Très concrètement, l’Ukraine fait 1 316 km d’Est en Ouest et 893 km du Nord au Sud, c’est à peu près la superficie de la France. On notera que sur la carte la Crimée n’est pas représentée ; même si elle est en fait russe historiquement, au niveau du droit international elle relève de l’Ukraine.
Sur cette carte de la situation de l’Ukraine en Europe, on voit clairement pourquoi la Russie ne tolérera jamais l’entrée de l’Ukraine dans l’OTAN. Les pays baltes sont déjà opposés à la Russie, la Finlande n’est clairement pas pour, toute l’Europe centrale est pro-OTAN, alors si l’Ukraine tombe, la Biélorussie ne tiendra pas longtemps non plus et surtout la Russie aura un énorme bloc contre elle. Et l’OTAN n’hésitera pas à utiliser ces pays voisins comme de la chair à canon pour démolir la Russie.
Seulement voilà, l’Ukraine est aussi la porte de l’Orient. Pour beaucoup de gens en France, l’Ukraine est à l’Est. Mais en fait, elle est également au Sud de l’Est. D’ailleurs, historiquement elle a dû affronter les Polonais à l’Ouest et les Tatars à l’Est. Son passage dans l’aire moscovite (qui était confrontée aux Polonais à l’Ouest et aux Mongols à l’Est) en est une conséquence : c’est une alliance historique de deux peuples venant historiquement de la même matrice culturelle et nationale, la Rus’ de Kiev.
D’ailleurs, si on va dans un magasin d’alimentation russe ou ukrainien, on trouvera beaucoup de produits tout à fait « orientaux » aux yeux de quelqu’un d’Europe de l’Ouest. Voici un aperçu de la situation de l’Ukraine en ce qui concerne sa façade orientale, au dessus des mots « Mer Noire » on a la péninsule qu’est la Crimée et que la Russie a annexée.
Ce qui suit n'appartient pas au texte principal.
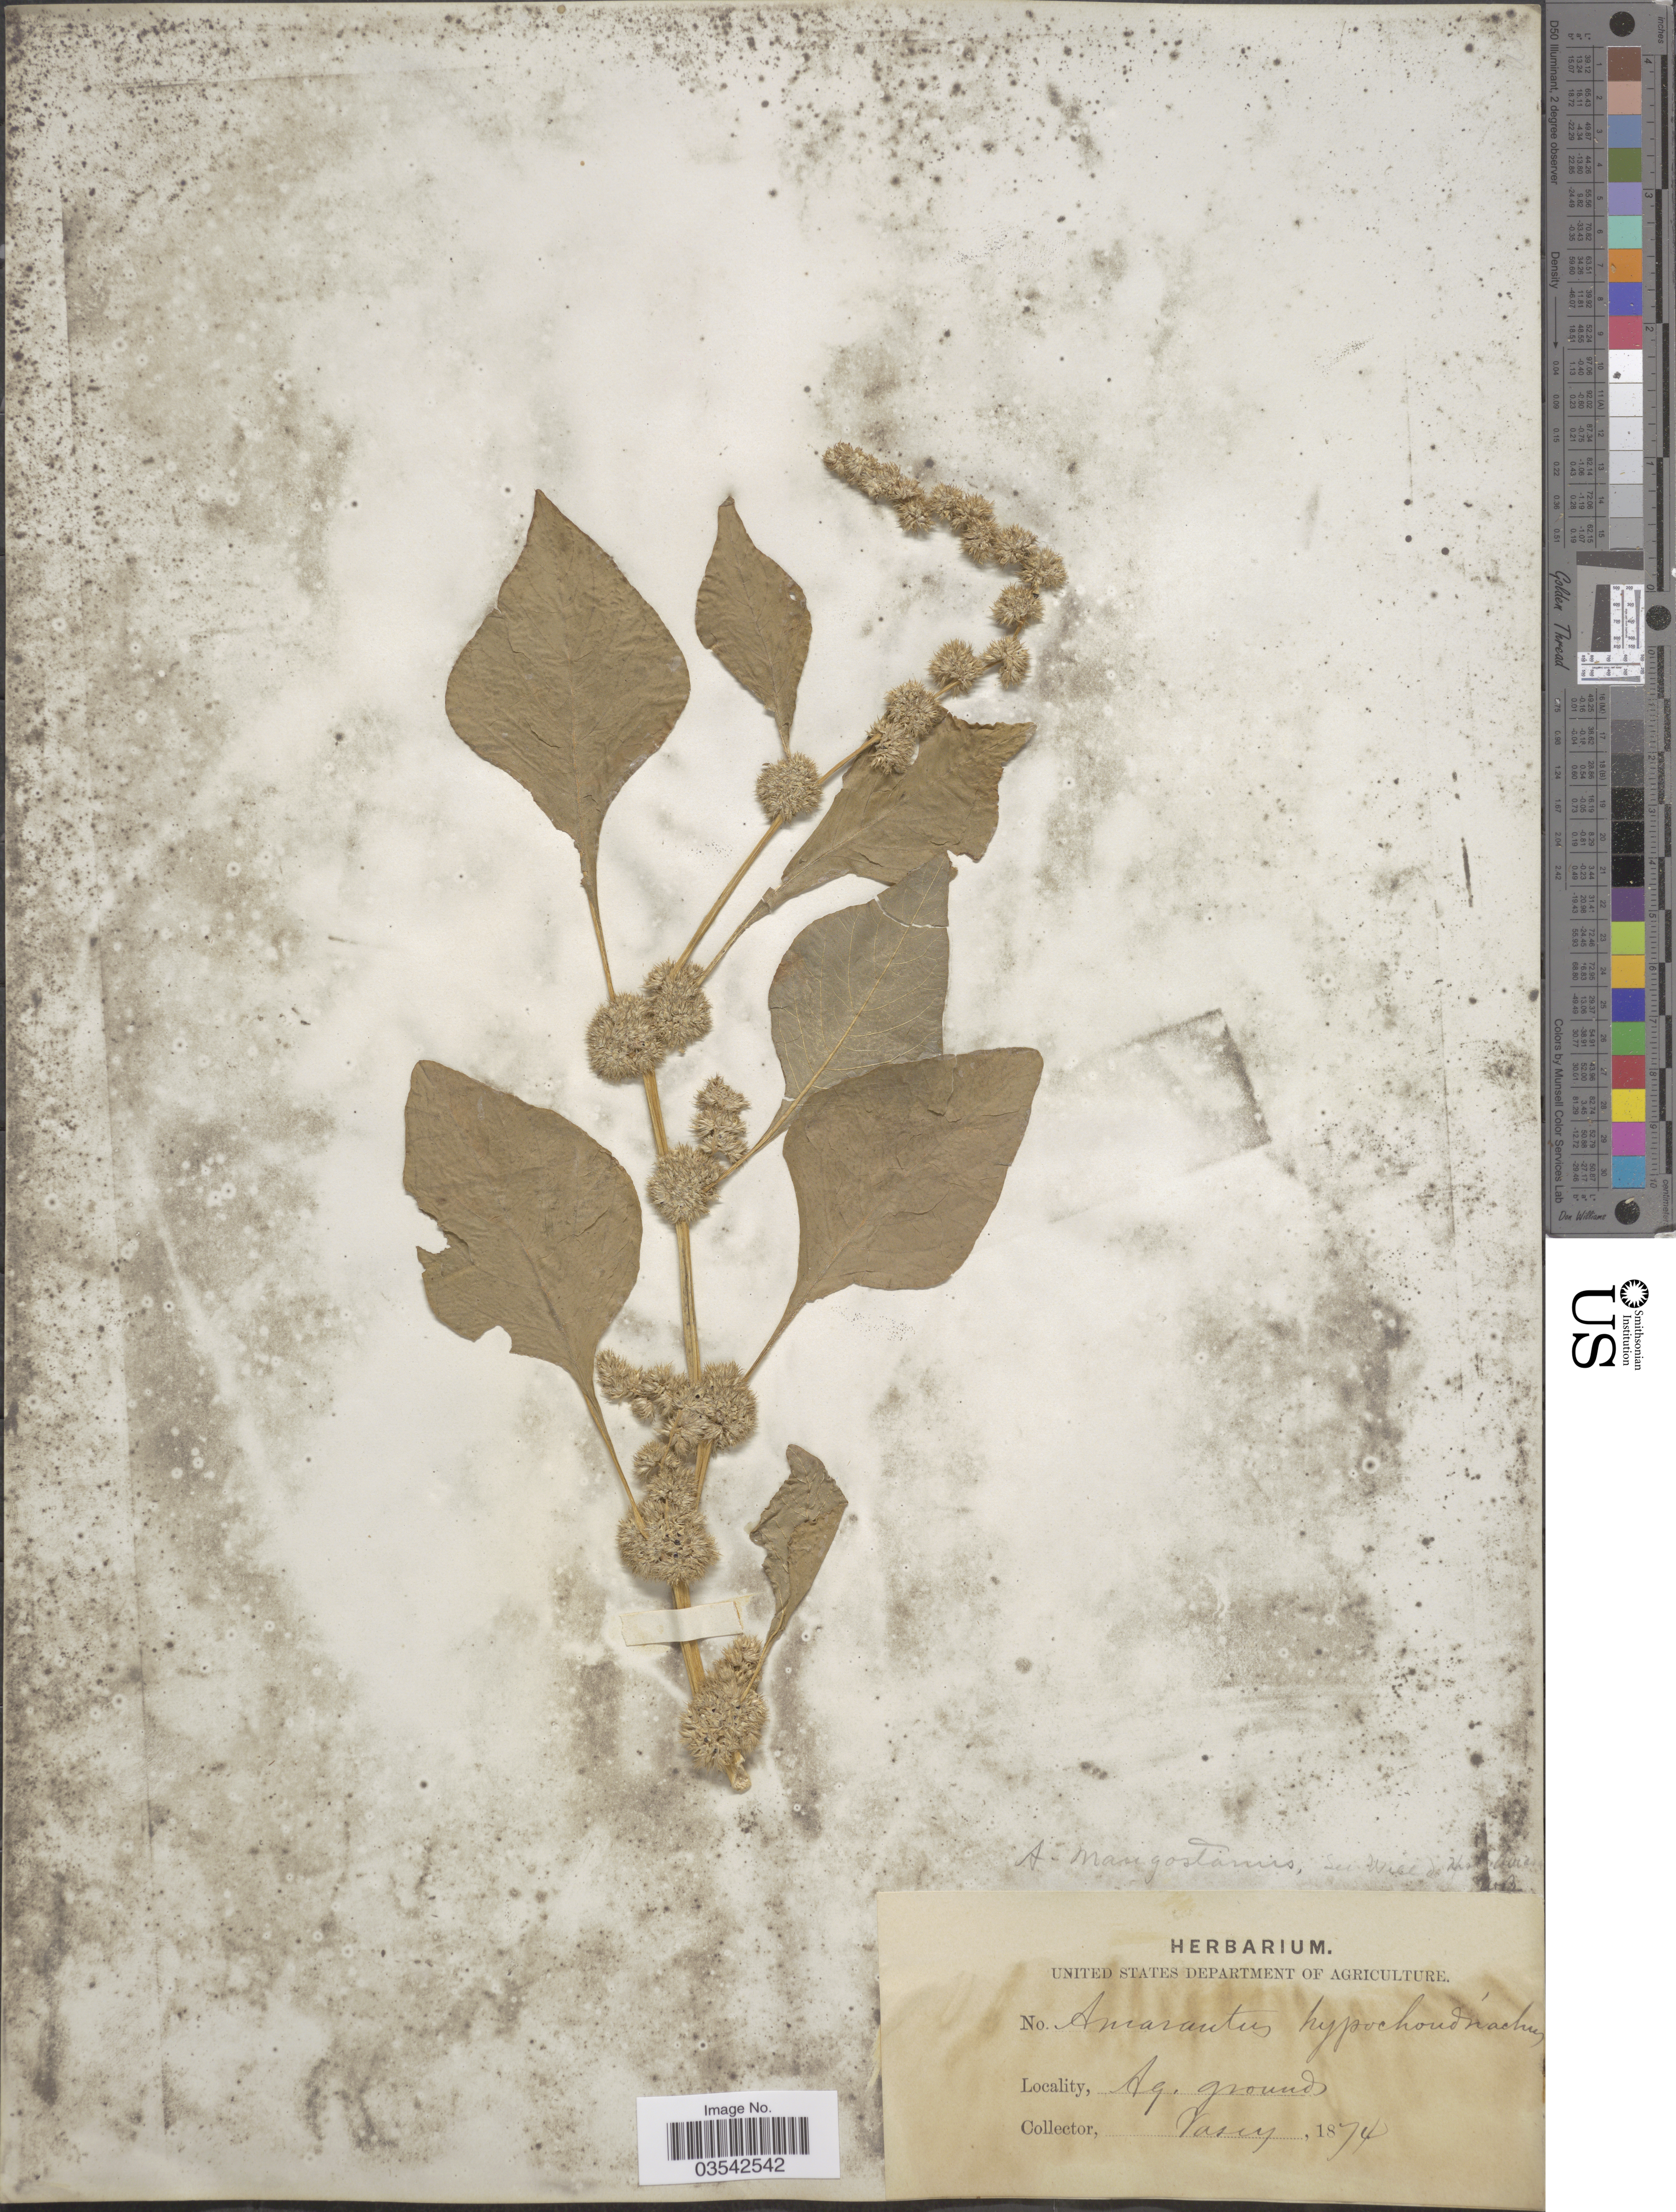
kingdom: Plantae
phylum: Tracheophyta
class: Magnoliopsida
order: Caryophyllales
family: Amaranthaceae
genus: Amaranthus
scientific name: Amaranthus tricolor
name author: L.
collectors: Vasey, --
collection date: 1874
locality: Ag. grounds.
Il n’est pas difficile de comprendre que l’Ukraine, une fois entrée dans l’OTAN, deviendrait une véritable base américaine, avec une immense capacité de projection vers l’Orient. Mais ce serait également une véritable fermeture au niveau européen.
L’Ukraine est à l’Est du point de vue français, mais pas si à l’Est que ça du point de vue européen… Pour prendre des exemples, la capitale de l’Autriche, Vienne, est plus à l’Est que la capitale tchèque, Prague, et elle est plus proche de la ville ukrainienne de Lviv (d’ailleurs soumise à l’Autriche jusqu’en 1918) que de l’extrême occidental de l’Autriche. Berlin est largement plus près de Kiev que de Madrid, Stockholm est plus proche de Kiev que de Paris, Naples est à la même distance de Kiev et de Londres, etc.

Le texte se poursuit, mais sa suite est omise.